The rumble of a pickup truck shattered the afternoon quiet.
Audie was in the front garden, deadheading the roses. It was a punishment task Corine had assigned for the water spill.
She looked up. Arthur hopped out of his truck. He was holding a pink box. Donuts.
"Audie!" he waved, grinning like a golden retriever.
Panic seized her throat. She looked up at the second-floor balcony.
Basil was there. He was standing in the shadows of the awning, motionless. He was holding a letter opener, turning it over and over in his fingers.
Corine walked out the front door. She looked at Arthur, then at his truck, then at Audie.
"Is this the... suitor?" Corine asked. Her tone suggested she was looking at a cockroach.
Arthur walked up to the gate. "Hi. I brought these for Audie. Maple bars. Her favorite."
Audie felt Basil's gaze boring into the back of her skull. If she accepted them, Arthur was dead. Basil would destroy him.
She had to kill it. Now.
Audie dropped her shears. She turned her back on Arthur, refusing to even look at him. She crossed her arms, her posture a wall of ice.

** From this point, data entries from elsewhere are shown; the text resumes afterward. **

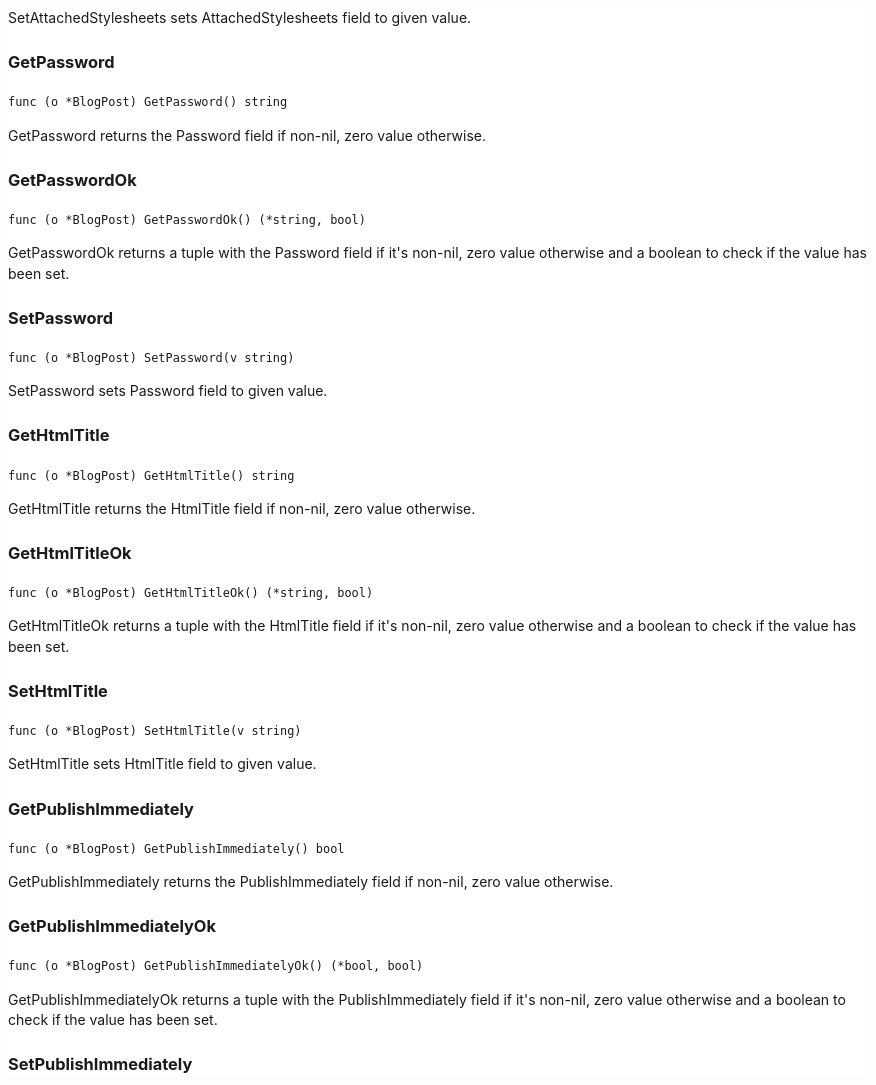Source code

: SetAttachedStylesheets sets AttachedStylesheets field to given value.


### GetPassword

`func (o *BlogPost) GetPassword() string`

GetPassword returns the Password field if non-nil, zero value otherwise.

### GetPasswordOk

`func (o *BlogPost) GetPasswordOk() (*string, bool)`

GetPasswordOk returns a tuple with the Password field if it's non-nil, zero value otherwise
and a boolean to check if the value has been set.

### SetPassword

`func (o *BlogPost) SetPassword(v string)`

SetPassword sets Password field to given value.


### GetHtmlTitle

`func (o *BlogPost) GetHtmlTitle() string`

GetHtmlTitle returns the HtmlTitle field if non-nil, zero value otherwise.

### GetHtmlTitleOk

`func (o *BlogPost) GetHtmlTitleOk() (*string, bool)`

GetHtmlTitleOk returns a tuple with the HtmlTitle field if it's non-nil, zero value otherwise
and a boolean to check if the value has been set.

### SetHtmlTitle

`func (o *BlogPost) SetHtmlTitle(v string)`

SetHtmlTitle sets HtmlTitle field to given value.


### GetPublishImmediately

`func (o *BlogPost) GetPublishImmediately() bool`

GetPublishImmediately returns the PublishImmediately field if non-nil, zero value otherwise.

### GetPublishImmediatelyOk

`func (o *BlogPost) GetPublishImmediatelyOk() (*bool, bool)`

GetPublishImmediatelyOk returns a tuple with the PublishImmediately field if it's non-nil, zero value otherwise
and a boolean to check if the value has been set.

### SetPublishImmediately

Arthur's smile faltered. "I... I just wanted to see if you wanted to go to the fair."
Audie glanced over her shoulder, her expression one of utter disdain. She looked at his truck and wrinkled her nose, then looked down at her own dirt-stained hands as if they were more interesting than he was. The silent rejection was more brutal than any words.
Arthur stopped. The box of donuts lowered. "Audie?"
She simply turned and walked back toward the roses, dismissing him completely.
Corine let out a small, approving hum. "Well said, child."
Arthur turned red. He looked at Audie's back with hurt confusion, then threw the box of donuts into the trash bin by the gate.
"Fine," he said. "Forget it."
He got in his truck and peeled away, gravel spraying.
Audie watched him go. Her chest ached. He was a good man. And she had just crushed him to save him.
Corine patted her shoulder. "Good girl. You're learning."
Corine went inside.
Audie looked up at the balcony. Basil was gone.
A moment later, Mercer, the head of security, walked up to her. He handed her a folded newspaper clipping.
"From Mr. Dean," Mercer said. "A reward."
Audie opened it.
It wasn't cash. It was a small article from the local business journal. The garage where Arthur worked had been abruptly shut down by the county inspector for "critical safety violations." Effective immediately.
"Why?" Audie whispered. "I did what he wanted."
"Mr. Dean's methods are not for public discussion," Mercer said.
Audie crumpled the paper. Rage, hot and white, flared in her gut. She marched toward the house. She was going to scream at him. She didn't care about the cover.
She stopped outside the library door.
"Short the stock," Basil's voice floated out. It was crisp. Clear. "Sterling Industries. They're going to miss their earnings report on Monday. Do it now. Leverage everything in the blind trust."
Audie froze.
He sounded... sane. Perfectly, terrifyingly sane.
He wasn't a madman lashing out. He was a shark circling the water.
She backed away. If he was sane, then everything he did to her-the safe room, the threats, the games-wasn't illness. It was choice. Her mission parameters shifted in an instant. This wasn't a recovery operation. It was a war against an enemy combatant hiding in plain sight.
She went back to her room. She retrieved the donuts from the trash. She sat on her bed and ate a maple bar, the tears streaming down her face mixing with the sugar glaze. The sweetness tasted like ash. She wasn't just mourning the mechanic; she was mourning the simplicity of the mission she thought she had.